Clustering of solutions in the symmetric binary perceptron

TL;DR

This paper investigates the solution landscape of the symmetric binary perceptron, revealing the existence of dense solution clusters and their geometric properties, which are important for understanding neural network optimization and generalization.

Contribution

It provides the first rigorous bounds on the existence of dense solution clusters in the symmetric perceptron model, linking landscape geometry to optimization success.

Findings

Existence of dense solution clusters in certain parameter regimes.

First and second moment bounds for pairs of close solutions.

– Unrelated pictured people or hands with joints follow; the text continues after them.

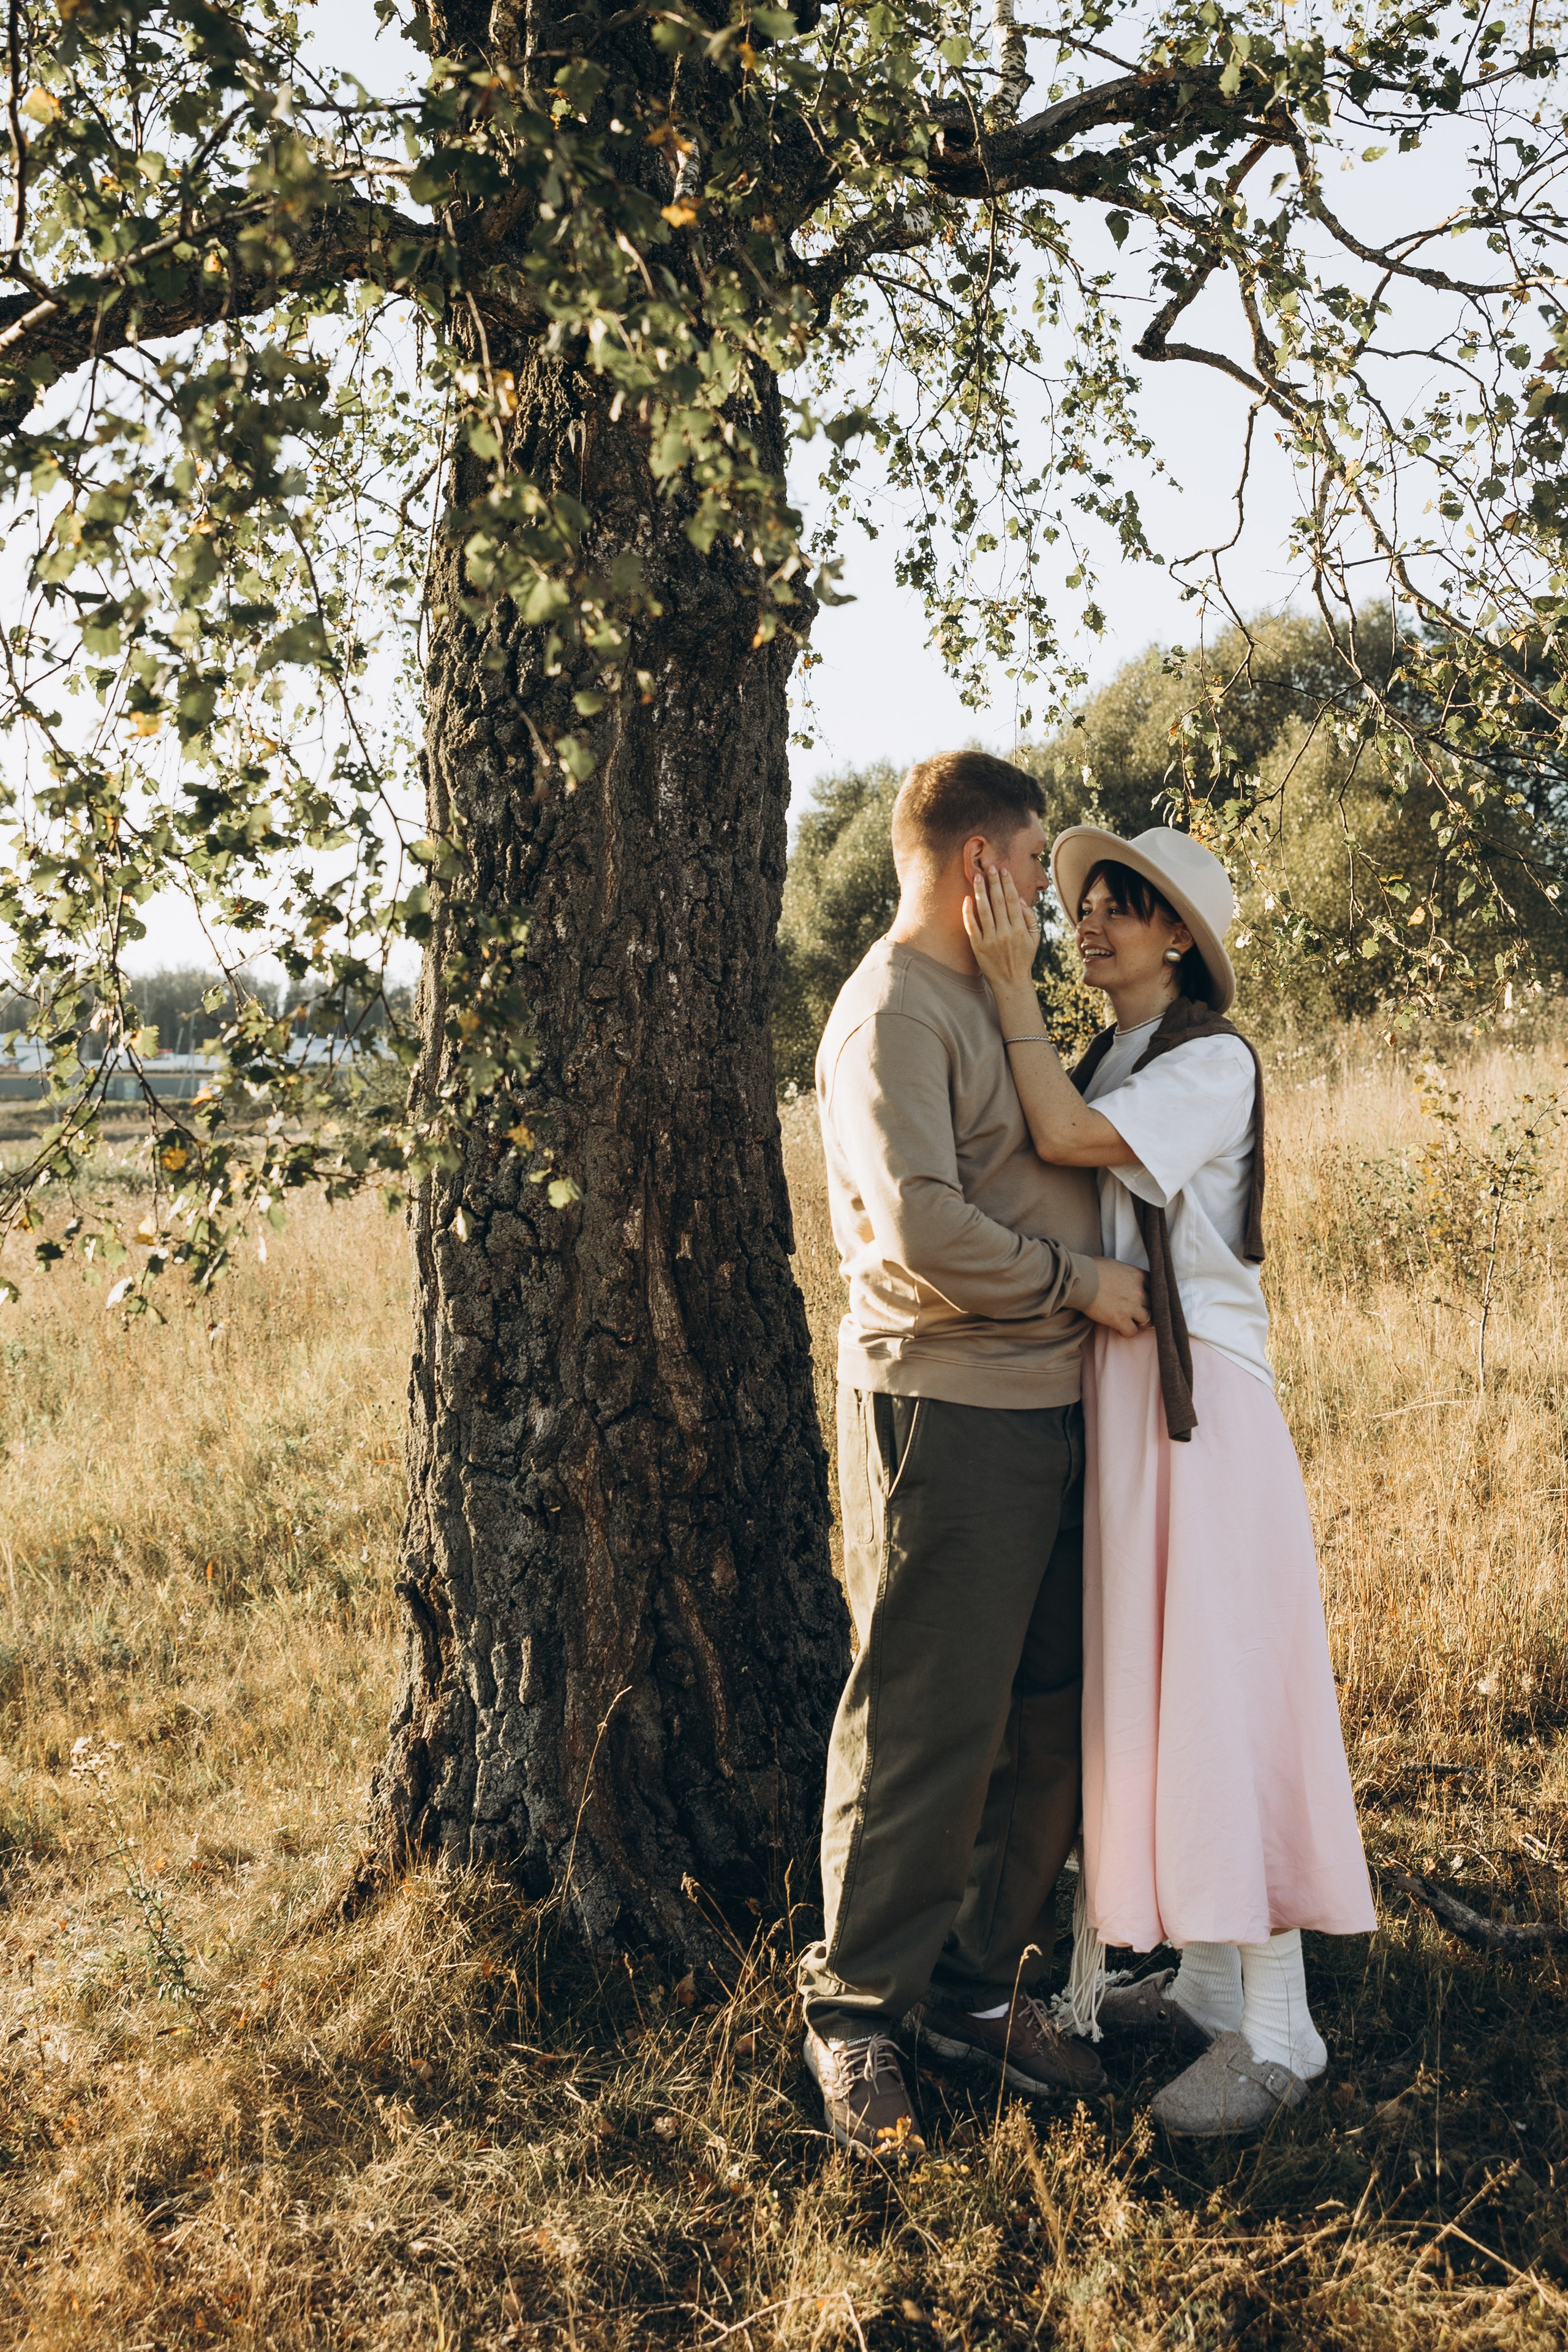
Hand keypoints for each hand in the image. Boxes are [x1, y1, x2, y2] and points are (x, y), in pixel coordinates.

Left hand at [963, 863, 1040, 993]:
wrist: (1011, 982)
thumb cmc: (1023, 958)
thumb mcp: (1035, 939)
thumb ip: (1030, 919)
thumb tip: (1021, 900)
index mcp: (1020, 929)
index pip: (1013, 901)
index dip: (1007, 884)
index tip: (1003, 870)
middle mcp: (1005, 933)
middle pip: (998, 902)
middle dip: (994, 882)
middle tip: (989, 867)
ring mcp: (991, 940)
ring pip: (984, 910)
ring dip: (980, 892)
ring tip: (977, 877)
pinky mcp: (978, 947)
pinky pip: (972, 926)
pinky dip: (968, 912)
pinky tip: (967, 899)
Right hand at [1083, 1258, 1149, 1336]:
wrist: (1081, 1278)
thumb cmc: (1092, 1268)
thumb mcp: (1116, 1265)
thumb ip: (1126, 1273)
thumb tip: (1123, 1279)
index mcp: (1138, 1275)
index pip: (1155, 1287)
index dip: (1151, 1294)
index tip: (1146, 1298)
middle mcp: (1138, 1291)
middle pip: (1154, 1305)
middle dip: (1147, 1309)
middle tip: (1139, 1312)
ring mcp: (1131, 1306)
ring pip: (1147, 1320)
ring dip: (1140, 1322)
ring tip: (1131, 1322)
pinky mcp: (1120, 1320)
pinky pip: (1132, 1332)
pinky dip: (1127, 1332)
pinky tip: (1119, 1328)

Non-rigorous derivation of bounds for sets of solutions at fixed distances.

Abstract

The geometrical features of the (non-convex) loss landscape of neural network models are crucial in ensuring successful optimization and, most importantly, the capability to generalize well. While minimizers' flatness consistently correlates with good generalization, there has been little rigorous work in exploring the condition of existence of such minimizers, even in toy models. Here we consider a simple neural network model, the symmetric perceptron, with binary weights. Phrasing the learning problem as a constraint satisfaction problem, the analogous of a flat minimizer becomes a large and dense cluster of solutions, while the narrowest minimizers are isolated solutions. We perform the first steps toward the rigorous proof of the existence of a dense cluster in certain regimes of the parameters, by computing the first and second moment upper bounds for the existence of pairs of arbitrarily close solutions. Moreover, we present a non rigorous derivation of the same bounds for sets of $y$ solutions at fixed pairwise distances.